Assignment
Please quote the lines word for word, from the line containing "Post a Comment" through the line containing "Post Comments (Atom)", including both of those lines.
──────────────────────────────
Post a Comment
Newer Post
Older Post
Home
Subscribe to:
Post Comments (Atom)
──────────────────────────────
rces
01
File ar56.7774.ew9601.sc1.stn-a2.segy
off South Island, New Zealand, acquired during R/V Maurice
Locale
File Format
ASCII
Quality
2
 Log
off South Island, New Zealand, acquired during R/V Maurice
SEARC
──────────────────────────────
Expected output
Post a Comment
Newer Post
Older Post
Home
Subscribe to:
Post Comments (Atom)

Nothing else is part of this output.